## Stored data entries:
════════════════
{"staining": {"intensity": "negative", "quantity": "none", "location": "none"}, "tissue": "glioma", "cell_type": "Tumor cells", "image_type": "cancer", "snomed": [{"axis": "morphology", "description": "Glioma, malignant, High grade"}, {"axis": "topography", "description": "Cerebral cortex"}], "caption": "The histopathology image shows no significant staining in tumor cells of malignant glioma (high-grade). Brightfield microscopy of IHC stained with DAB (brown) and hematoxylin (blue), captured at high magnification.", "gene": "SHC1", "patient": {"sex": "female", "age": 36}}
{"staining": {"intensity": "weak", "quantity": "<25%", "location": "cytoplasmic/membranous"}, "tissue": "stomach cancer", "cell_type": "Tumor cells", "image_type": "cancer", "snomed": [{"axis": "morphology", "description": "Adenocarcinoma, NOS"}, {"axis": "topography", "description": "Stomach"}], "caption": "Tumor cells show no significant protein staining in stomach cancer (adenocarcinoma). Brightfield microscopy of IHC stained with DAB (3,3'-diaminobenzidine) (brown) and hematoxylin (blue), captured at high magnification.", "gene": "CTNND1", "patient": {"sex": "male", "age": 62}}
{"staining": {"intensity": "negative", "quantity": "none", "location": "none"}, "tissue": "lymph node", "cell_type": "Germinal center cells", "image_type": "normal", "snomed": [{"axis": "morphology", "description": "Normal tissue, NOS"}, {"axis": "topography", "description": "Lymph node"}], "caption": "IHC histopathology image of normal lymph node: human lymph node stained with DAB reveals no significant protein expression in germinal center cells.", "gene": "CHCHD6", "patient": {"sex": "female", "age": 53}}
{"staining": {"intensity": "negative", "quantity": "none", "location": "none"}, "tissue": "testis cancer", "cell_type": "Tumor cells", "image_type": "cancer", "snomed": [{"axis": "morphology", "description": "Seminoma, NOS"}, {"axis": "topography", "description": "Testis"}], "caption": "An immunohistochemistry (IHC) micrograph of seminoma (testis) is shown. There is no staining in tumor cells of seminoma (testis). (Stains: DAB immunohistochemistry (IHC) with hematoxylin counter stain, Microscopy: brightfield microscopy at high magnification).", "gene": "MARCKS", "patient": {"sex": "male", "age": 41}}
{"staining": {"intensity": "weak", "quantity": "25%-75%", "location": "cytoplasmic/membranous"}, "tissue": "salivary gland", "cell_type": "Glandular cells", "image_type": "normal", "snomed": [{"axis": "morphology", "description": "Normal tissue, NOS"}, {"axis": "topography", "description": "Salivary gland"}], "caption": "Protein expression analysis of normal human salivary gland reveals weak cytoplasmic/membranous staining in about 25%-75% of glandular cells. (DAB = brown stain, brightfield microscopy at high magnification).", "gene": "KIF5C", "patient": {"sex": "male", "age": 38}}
════════════════
Output, exactly and with no other text, the line that contains "immunohistochemistry (IHC) micrograph" and all lines from there to the end of the records.

## Response to this exercise:
{"staining": {"intensity": "negative", "quantity": "none", "location": "none"}, "tissue": "testis cancer", "cell_type": "Tumor cells", "image_type": "cancer", "snomed": [{"axis": "morphology", "description": "Seminoma, NOS"}, {"axis": "topography", "description": "Testis"}], "caption": "An immunohistochemistry (IHC) micrograph of seminoma (testis) is shown. There is no staining in tumor cells of seminoma (testis). (Stains: DAB immunohistochemistry (IHC) with hematoxylin counter stain, Microscopy: brightfield microscopy at high magnification).", "gene": "MARCKS", "patient": {"sex": "male", "age": 41}}
{"staining": {"intensity": "weak", "quantity": "25%-75%", "location": "cytoplasmic/membranous"}, "tissue": "salivary gland", "cell_type": "Glandular cells", "image_type": "normal", "snomed": [{"axis": "morphology", "description": "Normal tissue, NOS"}, {"axis": "topography", "description": "Salivary gland"}], "caption": "Protein expression analysis of normal human salivary gland reveals weak cytoplasmic/membranous staining in about 25%-75% of glandular cells. (DAB = brown stain, brightfield microscopy at high magnification).", "gene": "KIF5C", "patient": {"sex": "male", "age": 38}}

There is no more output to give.